## TEXT EXCERPT
__________

The friendly-defaults problem
Ollama and LM Studio ship with sane defaults that Just Work for chat. That is a feature. It is also a footgun the moment you want to change them. Ollama's default context length is 2048 tokens on most models — a startlingly small number in 2026. LM Studio defaults to a 4096 context. Both cap KV cache to something safe rather than to what the RTX 3060 12GB can actually hold.
If you notice your local Qwen 14B "forgetting" halfway through a long conversation, check the context setting. On llama.cpp you set --ctx-size 8192 explicitly and take responsibility for the KV memory. On Ollama you set OLLAMA_NUM_CTX=8192 or a Modelfile parameter. LM Studio has a slider buried in the model config page.
Real-world numbers: which one for which workflow?
- Scripting an agentic loop → llama.cpp's
llama-serverwith an HTTP client. Every millisecond of latency matters when you are making 40 tool calls; the extra 8–12% throughput compounds. - Daily driver, VS Code extension, occasional chat → Ollama. The keepalive daemon and REST API are worth the 10% throughput hit.
- Trying out a new model, exploring quants, giving a demo → LM Studio. The GUI is genuinely nice. Nothing else lets you preview a model card, download it, and start chatting inside 90 seconds.
- Grammar-constrained JSON, function-calling, structured extraction → llama.cpp directly, or through a thin OpenAI-compatible wrapper.
Common pitfalls
- Assuming all three use identical tokenization. They do — but Ollama's model-registry versioning can lag Hugging Face by a few weeks. If a new model just landed, pull the raw GGUF for llama.cpp first.
- Running LM Studio in the background. It is not a headless service. If you close the window, the server stops.
- Not adjusting Ollama's context length. Its 2048-token default has bit every developer at least once.
- Fighting VRAM at 14B. If your KV cache OOMs, drop to Q4_0 or reduce context — do not switch cards.

__________

## WHAT TO PRODUCE
Answer these from the text about local model runners:
(a) What is Ollama's default context length on most models?
(b) What happens to the LM Studio server if you close its window?
(c) Which tool does the text recommend for trying out a new model, exploring quants, or giving a demo?

__________

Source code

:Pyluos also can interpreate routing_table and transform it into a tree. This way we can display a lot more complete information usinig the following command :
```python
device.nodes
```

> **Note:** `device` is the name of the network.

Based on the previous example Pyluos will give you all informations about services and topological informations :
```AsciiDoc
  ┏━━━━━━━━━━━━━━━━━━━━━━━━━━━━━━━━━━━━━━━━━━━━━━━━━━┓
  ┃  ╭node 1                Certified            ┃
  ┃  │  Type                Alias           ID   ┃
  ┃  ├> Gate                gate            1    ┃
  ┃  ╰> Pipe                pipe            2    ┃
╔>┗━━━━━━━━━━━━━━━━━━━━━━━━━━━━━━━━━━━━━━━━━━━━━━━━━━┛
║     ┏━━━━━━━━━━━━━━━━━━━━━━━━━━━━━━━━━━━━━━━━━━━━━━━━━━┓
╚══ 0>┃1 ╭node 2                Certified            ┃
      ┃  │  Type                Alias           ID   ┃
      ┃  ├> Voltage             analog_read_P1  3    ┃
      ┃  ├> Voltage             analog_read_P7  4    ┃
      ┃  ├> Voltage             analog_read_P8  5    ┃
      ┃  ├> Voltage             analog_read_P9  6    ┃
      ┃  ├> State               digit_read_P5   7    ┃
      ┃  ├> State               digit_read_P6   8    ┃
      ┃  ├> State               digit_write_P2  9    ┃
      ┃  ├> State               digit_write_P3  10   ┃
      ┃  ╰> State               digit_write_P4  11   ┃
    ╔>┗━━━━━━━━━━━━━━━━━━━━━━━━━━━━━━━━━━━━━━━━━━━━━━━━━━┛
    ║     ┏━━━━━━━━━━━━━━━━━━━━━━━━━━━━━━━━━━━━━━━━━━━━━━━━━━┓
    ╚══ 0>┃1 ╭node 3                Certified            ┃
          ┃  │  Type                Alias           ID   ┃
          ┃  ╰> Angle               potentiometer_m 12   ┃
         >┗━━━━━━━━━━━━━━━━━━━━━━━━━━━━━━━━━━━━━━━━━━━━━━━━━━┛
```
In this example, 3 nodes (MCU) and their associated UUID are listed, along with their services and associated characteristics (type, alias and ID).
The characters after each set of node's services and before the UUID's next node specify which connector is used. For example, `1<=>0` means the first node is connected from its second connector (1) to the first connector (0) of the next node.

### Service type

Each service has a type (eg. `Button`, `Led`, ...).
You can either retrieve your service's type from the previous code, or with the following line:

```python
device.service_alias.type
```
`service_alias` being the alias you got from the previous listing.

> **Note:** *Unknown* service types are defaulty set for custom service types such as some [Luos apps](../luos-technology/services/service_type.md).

__________

## RESPONSE TO THE TASK
(a) 2048 tokens.
(b) The server stops.
(c) LM Studio.